Instructions for the task: Would you give the records below again, exactly and completely?
- - - - - - -
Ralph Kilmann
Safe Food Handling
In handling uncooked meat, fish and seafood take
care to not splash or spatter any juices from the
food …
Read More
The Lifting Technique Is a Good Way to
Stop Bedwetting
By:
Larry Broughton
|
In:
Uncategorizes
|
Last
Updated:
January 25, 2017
- - - - - - -
Exercise result:
Ralph Kilmann
Safe Food Handling
In handling uncooked meat, fish and seafood take
care to not splash or spatter any juices from the
food …
Read More
The Lifting Technique Is a Good Way to
Stop Bedwetting
By:
Larry Broughton
|
In:
Uncategorizes
|
Last
Updated:
January 25, 2017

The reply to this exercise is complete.